Persönliche Entscheidung:
Jede in der Ernährungstherapie tätige Person kann für sich entscheiden möchte er im 1. Gesundheitsmarkt arbeiten und sich den Regeln des SGB V anpassen. Oder aber sagt er: Nein- das möchte ich nicht. OK- dann kann er im 2. Gesundheitsmarkt aktiv werden. Dort gibt es keine Einschränkungen und mit guten Konzepten kann man dort ohne Limit Geld verdienen.
Für mich als Bürger und Patient sind die Regelungen des SGB V, die unter anderem auf die Wirtschaftlichkeit, Qualität und Patientensicherheit achten, wichtig.

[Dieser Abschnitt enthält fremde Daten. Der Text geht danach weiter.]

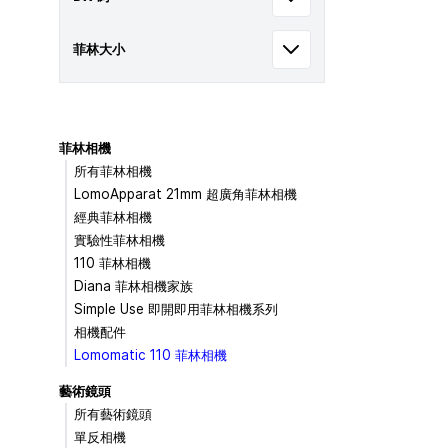
菲林大小
菲林相機
所有菲林相機
LomoApparat 21mm 超廣角菲林相機
經典菲林相機
實驗性菲林相機
110 菲林相機
Diana 菲林相機家族
Simple Use 即開即用菲林相機系列
相機配件
Lomomatic 110 菲林相機
藝術鏡頭
所有藝術鏡頭
單反相機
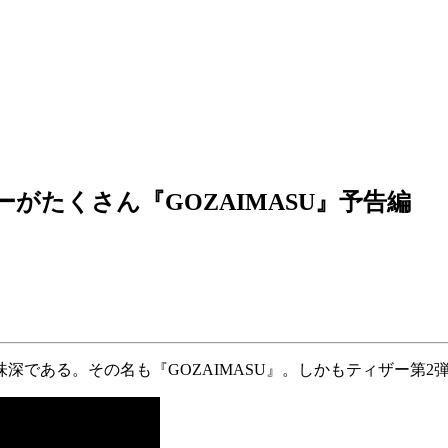
がたくさん『GOZAIMASU』予告編
深である。その名も『GOZAIMASU』。しかもティザー第2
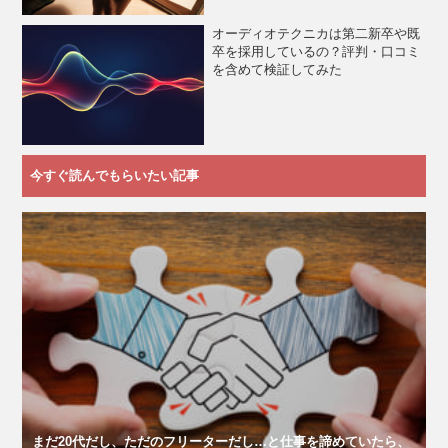
オーディオテクニカは第二新卒や既
卒を採用しているの？評判・口コミ
を含めて検証してみた
今すぐ読んでもらいたい記事
まだ20代だし、ただのフリーターだし…と仕事を諦めていたら、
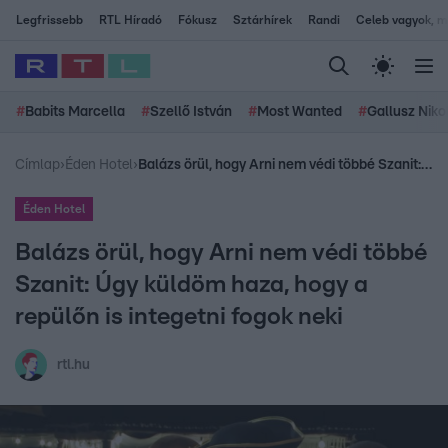
Legfrissebb
RTL Híradó
Fókusz
Sztárhírek
Randi
Celeb vagyok, me
#
Babits Marcella
#
Szellő István
#
Most Wanted
#
Gallusz Niko
Címlap
›
Éden Hotel
›
Balázs örül, hogy Arni nem védi többé Szanit: Úgy küldöm haza, hogy a repülőn is integetni fogok neki
Éden Hotel
Balázs örül, hogy Arni nem védi többé
Szanit: Úgy küldöm haza, hogy a
repülőn is integetni fogok neki
rtl.hu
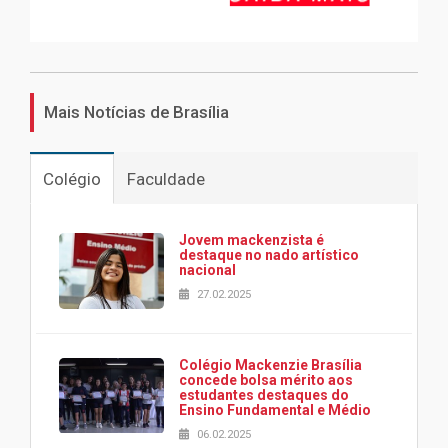
Mais Notícias de Brasília
Colégio
Faculdade
Jovem mackenzista é
destaque no nado artístico
nacional
27.02.2025
Colégio Mackenzie Brasília
concede bolsa mérito aos
estudantes destaques do
Ensino Fundamental e Médio
06.02.2025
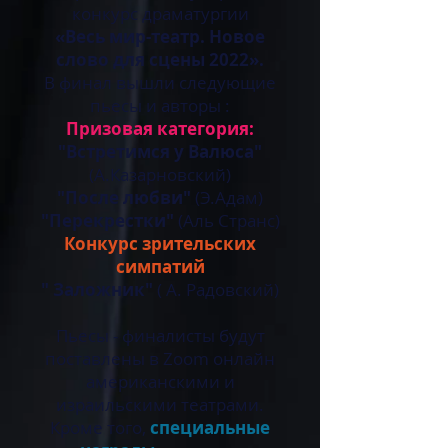
конкурс драматургии
«Весь мир-театр. Новое
слово для сцены 2022».
В финал вышли следующие
пьесы и авторы :
Призовая категория:
"Встретимся у Валюса"
(А.Казарновский)
"После любви"
(Э.Адам)
"Перекрестки"
(Аль Странс)
Конкурс зрительских
симпатий
" Заложник"
( А. Радовский)
Пьесы - финалисты будут
поставлены в Zoom онлайн
американскими и
израильскими театрами.
Кроме того,
специальные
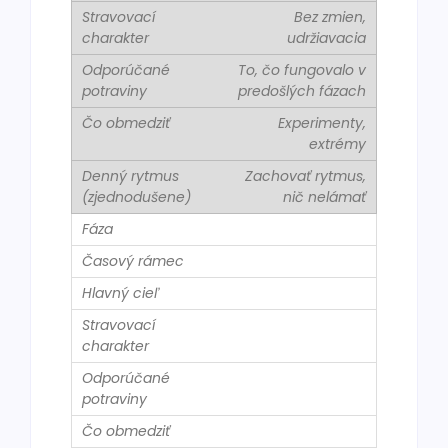
Bez zmien,
udržiavacia
To, čo fungovalo v
predošlých fázach
Experimenty,
extrémy
Zachovať rytmus,
nič nelámať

Fazit: Die Grundlage ist da. Das erste Heilmittel Ernährungstherapie ist da. Wenn wir wollen, dass Ernährungstherapie in unserem GKV System mehr Beachtung findet, dann sollten wir unsere Hausaufgaben machen. Vorgehen nach einheitlichen Modellen wie dem G-NCP, damit wir aussagekräftige Studien bekommen. Kenntnisse im GKV-System erwerben, damit ich die Wege verstehe etc.
Also nicht klagen, sondern auch mal schauen, was erreicht wurde. Das Thema der Möglichkeiten durchs Präventionsgesetz u.v.a.m möchte ich nicht auch noch beginnen. Also: Ärmel aufkrempeln- und für den Patienten und für die Sache aktiv werden. Oder aber weiter Jammern.